» OBIETTIVO: Seleziona ogni riga qui sotto che contiene la parola "Which" e trascrivila.

» RIGHE DI PARTENZA:
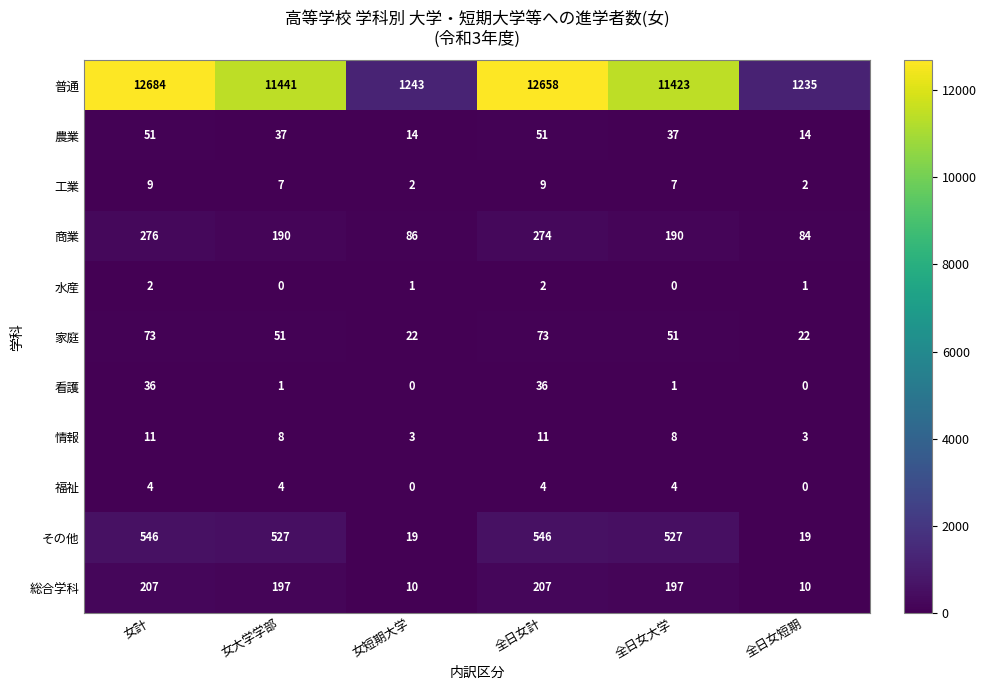

True or false: 工業 has a value of 1 at 女短期大学.

False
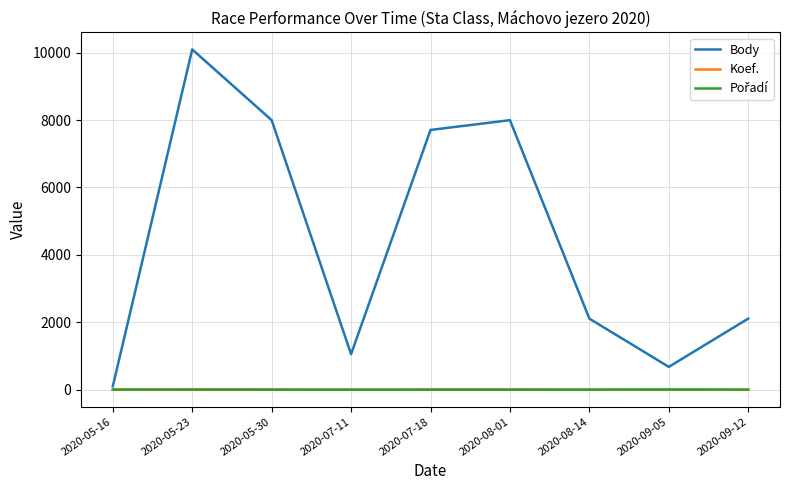

Which series has the largest total across all categories?

Body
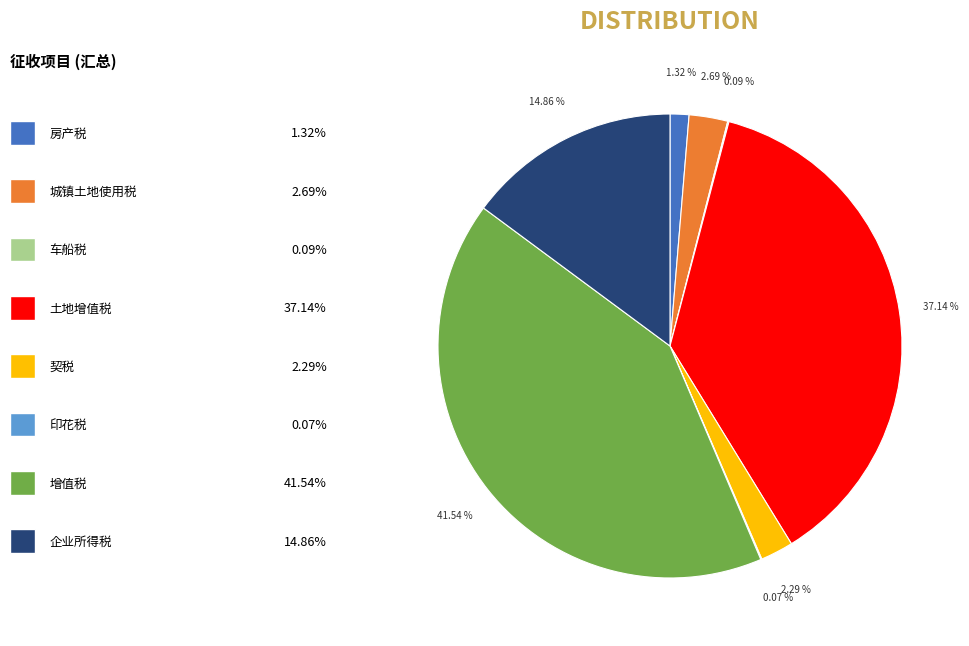

Is there a majority slice in this chart?

No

» SOLUZIONE:
Which series has the largest total across all categories?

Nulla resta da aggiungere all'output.